A Polícia Civil do Rio Grande do Sul passa a utilizar, a partir de segunda-feira (11), uma ferramenta de inteligência artificial para qualificar o registro e a análise de ocorrências de violência contra a mulher. A digitalização será adotada em todas as delegacias do Estado.
A tecnologia será aplicada no Formulário Nacional de Avaliação de Risco (Fonar), documento preenchido quando a vítima registra ocorrência em uma delegacia física ou pela Delegacia Online do Rio Grande do Sul (DOL). Na corporação, o formulário está disponível no módulo Ocorrência do Sistema de Polícia Judiciária (SPJ).
Nos atendimentos presenciais, o Fonar poderá continuar sendo preenchido diretamente no sistema pelos policiais ou de forma híbrida — em documento impresso respondido pela vítima e posteriormente digitalizado. Com a nova ferramenta, a inteligência artificial atuará na interpretação das respostas durante o processo de digitalização, estruturando os dados de forma automatizada.
Segundo a instituição, a medida permitirá armazenar as informações de maneira mais organizada e padronizada. Os dados irão compor estatísticas, relatórios e mapas que devem subsidiar decisões e políticas públicas nas esferas estadual e nacional, ampliando as ações da Secretaria da Segurança Pública do Rio Grande do Sul.
A iniciativa integra as estratégias do governo estadual para fortalecer o enfrentamento à violência doméstica e familiar, especialmente nos casos relacionados à Lei Maria da Penha. A expectativa é que a ferramenta auxilie na identificação de fatores de risco e na avaliação da gravidade das ocorrências.
Para a diretora da Divisão de Sistemas do Departamento de Tecnologia da Informação Policial (DTIP) e da DOL, delegada Viviane Pinto, o uso da IA representa um avanço estratégico. “A ferramenta traz mais proteção, prevenção e cuidado com as mulheres. A análise e a estruturação dos dados podem facilitar o atendimento e agilizar o encaminhamento ao Judiciário”, afirmou.
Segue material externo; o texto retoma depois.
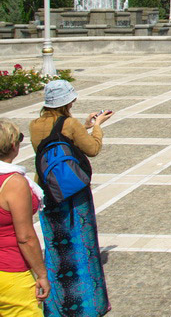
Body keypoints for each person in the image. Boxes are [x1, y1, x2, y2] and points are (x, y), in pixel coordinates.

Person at [30, 79, 112, 317]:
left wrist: (82, 127)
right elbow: (93, 149)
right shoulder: (70, 123)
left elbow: (57, 143)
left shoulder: (35, 124)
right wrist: (97, 126)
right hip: (73, 193)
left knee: (57, 246)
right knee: (82, 245)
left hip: (48, 190)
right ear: (68, 102)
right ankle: (89, 303)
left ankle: (58, 304)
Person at [0, 119, 49, 316]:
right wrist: (42, 274)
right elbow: (25, 237)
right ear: (13, 146)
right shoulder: (14, 183)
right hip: (10, 269)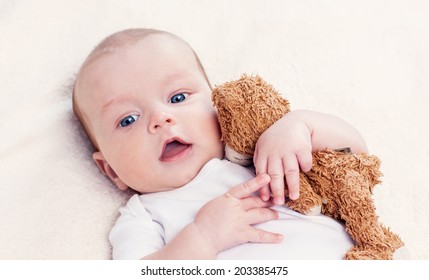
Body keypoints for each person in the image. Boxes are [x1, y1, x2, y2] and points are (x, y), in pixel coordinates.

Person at [72, 28, 369, 259]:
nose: (160, 118)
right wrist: (203, 237)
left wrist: (300, 126)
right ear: (110, 169)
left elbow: (355, 154)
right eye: (128, 119)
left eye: (177, 98)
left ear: (216, 104)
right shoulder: (144, 215)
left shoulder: (256, 152)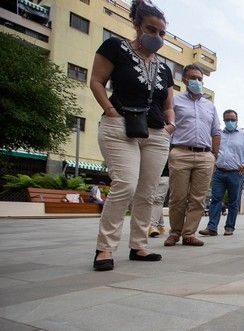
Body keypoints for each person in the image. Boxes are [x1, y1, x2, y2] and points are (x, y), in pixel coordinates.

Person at [89, 0, 174, 271]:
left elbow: (168, 103)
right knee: (125, 184)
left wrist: (170, 124)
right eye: (152, 30)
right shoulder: (115, 47)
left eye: (162, 33)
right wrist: (111, 110)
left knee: (147, 192)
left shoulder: (163, 67)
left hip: (156, 132)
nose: (157, 37)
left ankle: (139, 245)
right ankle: (105, 247)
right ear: (137, 25)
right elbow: (96, 81)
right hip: (120, 125)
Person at [163, 65, 221, 247]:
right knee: (178, 196)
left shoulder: (210, 106)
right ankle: (174, 232)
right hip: (180, 152)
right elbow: (167, 123)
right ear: (185, 80)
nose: (197, 81)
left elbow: (216, 132)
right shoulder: (175, 101)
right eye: (193, 77)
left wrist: (214, 155)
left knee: (198, 198)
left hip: (205, 155)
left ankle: (189, 233)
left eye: (200, 78)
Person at [199, 110, 244, 236]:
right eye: (227, 120)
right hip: (219, 172)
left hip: (236, 173)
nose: (230, 122)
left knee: (233, 201)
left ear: (237, 120)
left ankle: (229, 227)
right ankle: (212, 228)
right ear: (224, 120)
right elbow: (211, 150)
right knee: (215, 200)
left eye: (232, 119)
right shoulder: (218, 135)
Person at [148, 162, 169, 237]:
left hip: (163, 174)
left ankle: (152, 226)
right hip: (148, 173)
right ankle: (160, 226)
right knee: (157, 200)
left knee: (157, 199)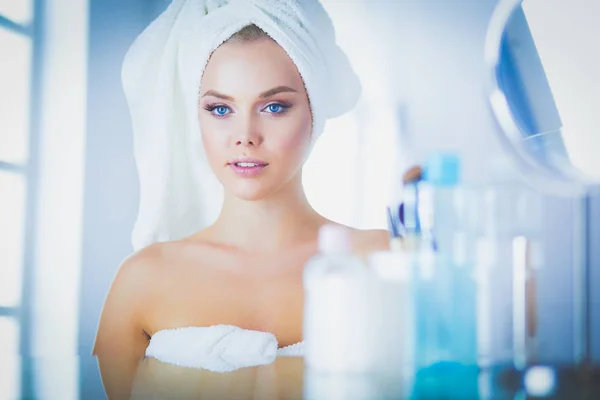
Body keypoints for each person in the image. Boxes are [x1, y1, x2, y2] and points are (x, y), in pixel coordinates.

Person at [93, 1, 389, 398]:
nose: (245, 135)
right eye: (220, 109)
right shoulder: (142, 278)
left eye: (273, 106)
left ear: (313, 111)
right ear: (196, 117)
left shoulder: (385, 261)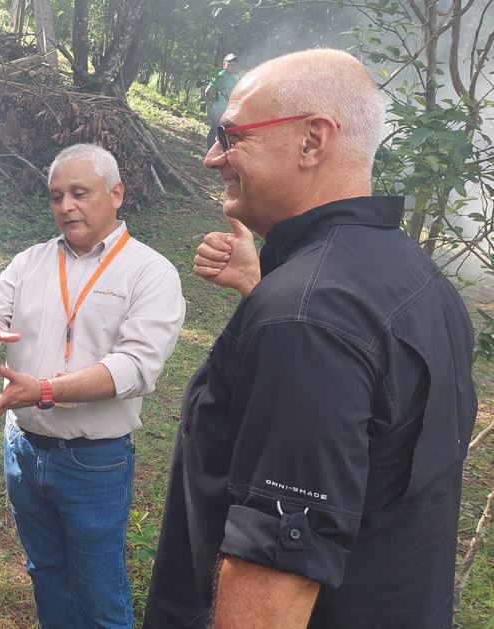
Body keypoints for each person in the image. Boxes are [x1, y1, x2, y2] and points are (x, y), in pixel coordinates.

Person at [144, 49, 478, 628]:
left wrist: (283, 301)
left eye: (231, 134)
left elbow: (275, 578)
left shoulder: (305, 316)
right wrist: (266, 287)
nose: (211, 157)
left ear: (312, 141)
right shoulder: (422, 283)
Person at [0, 144, 185, 628]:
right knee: (47, 575)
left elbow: (136, 367)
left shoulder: (151, 272)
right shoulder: (31, 262)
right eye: (56, 196)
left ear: (116, 194)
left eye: (80, 193)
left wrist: (44, 391)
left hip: (93, 461)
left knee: (99, 594)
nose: (66, 207)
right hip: (23, 448)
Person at [204, 53, 239, 150]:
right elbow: (208, 92)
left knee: (225, 133)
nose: (233, 67)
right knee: (216, 130)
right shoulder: (220, 76)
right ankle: (209, 150)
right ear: (224, 65)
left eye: (235, 65)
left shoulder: (233, 78)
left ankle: (219, 151)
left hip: (227, 110)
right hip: (218, 109)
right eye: (230, 64)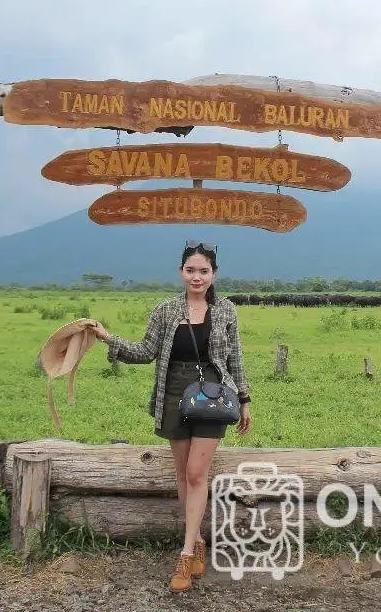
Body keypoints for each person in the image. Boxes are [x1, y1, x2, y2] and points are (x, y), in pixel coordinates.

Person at [89, 240, 252, 594]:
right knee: (182, 476)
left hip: (212, 394)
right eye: (190, 270)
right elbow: (145, 351)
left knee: (196, 472)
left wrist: (244, 399)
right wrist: (108, 339)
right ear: (181, 272)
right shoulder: (166, 310)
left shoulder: (226, 310)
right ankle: (197, 542)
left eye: (203, 271)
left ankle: (185, 554)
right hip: (174, 393)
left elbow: (236, 358)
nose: (197, 277)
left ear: (214, 274)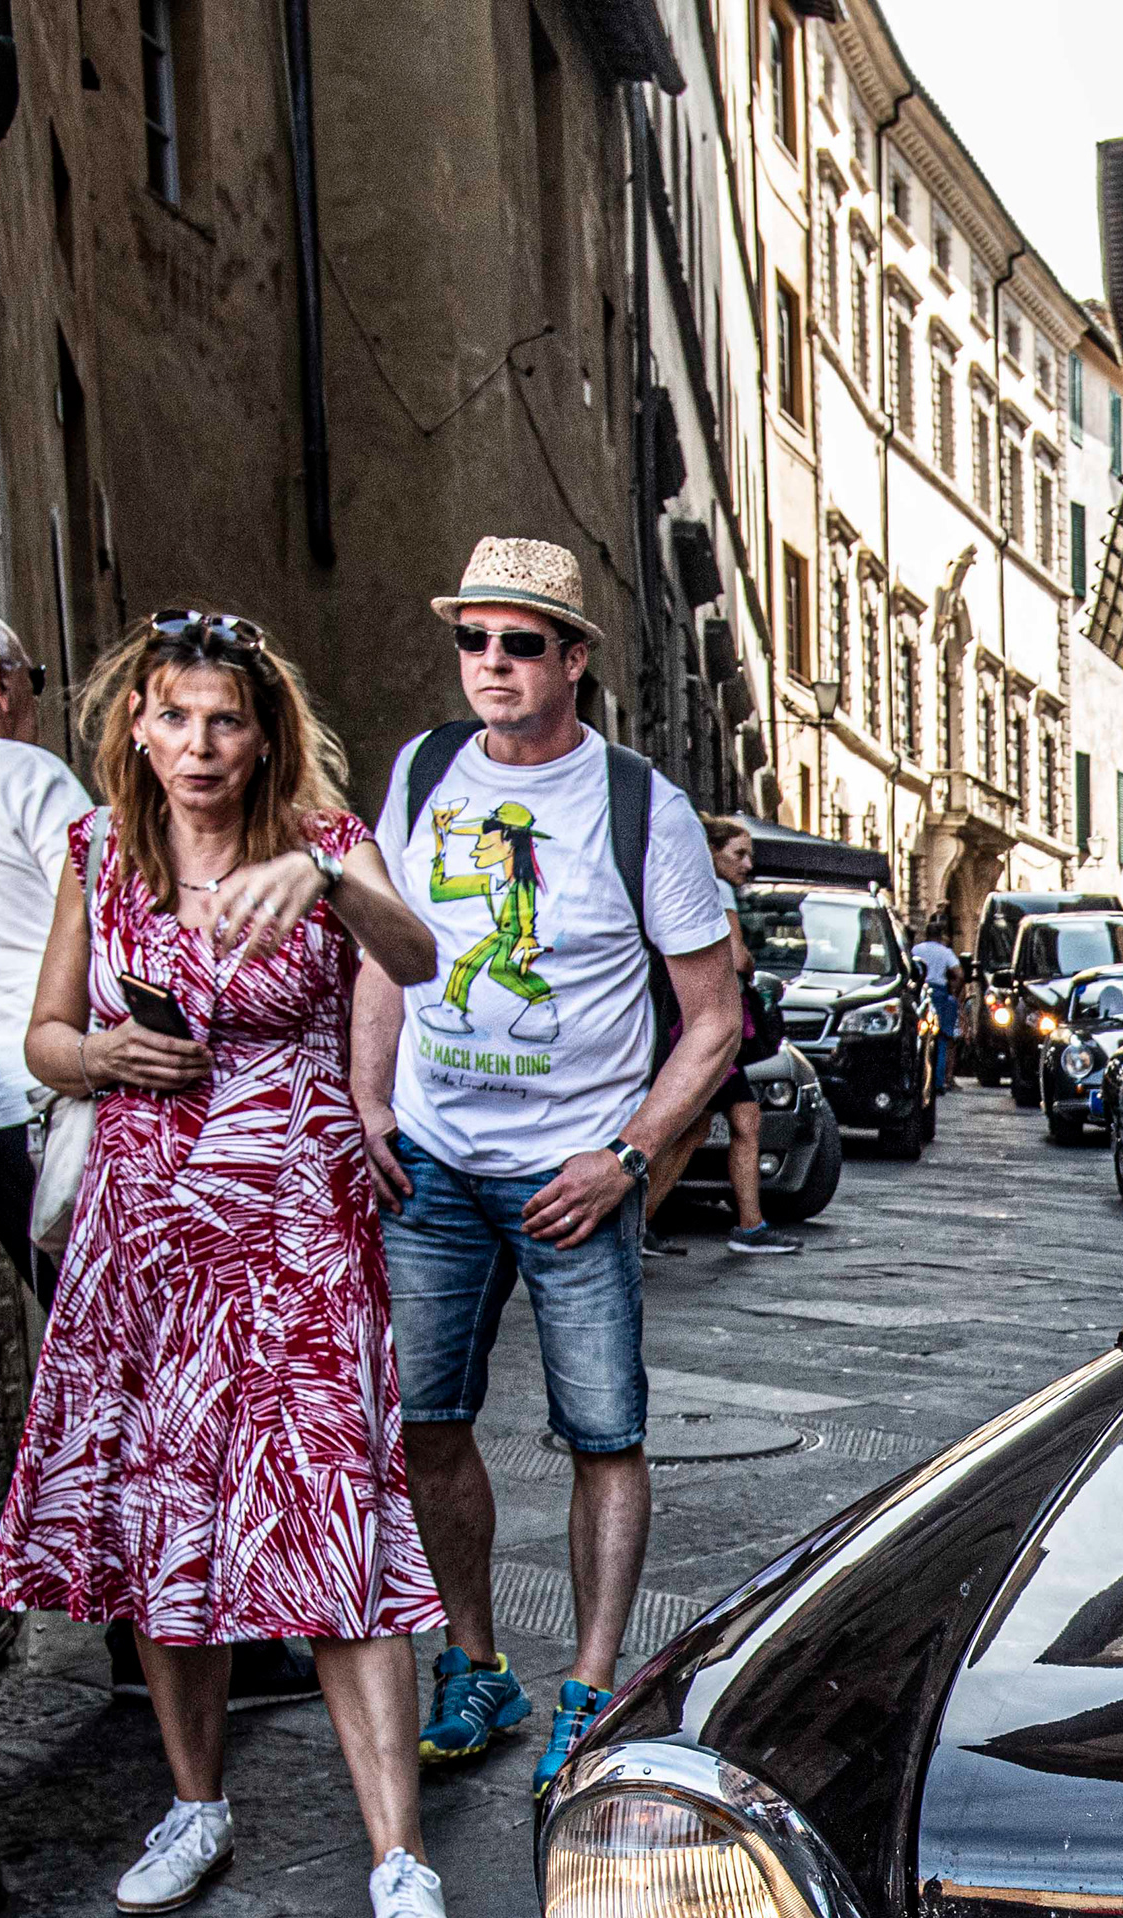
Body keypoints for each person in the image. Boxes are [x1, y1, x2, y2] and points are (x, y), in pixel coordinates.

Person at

Instituído em 2020, o Fonar integra a Política Judiciária Nacional de Enfrentamento à Violência contra as Mulheres. O formulário é composto por questões objetivas e subjetivas e deve ser aplicado preferencialmente no momento do registro da ocorrência. Após a coleta, passa a integrar inquéritos e procedimentos, subsidiando pedidos de Medidas Protetivas de Urgência e outras ações da rede de proteção.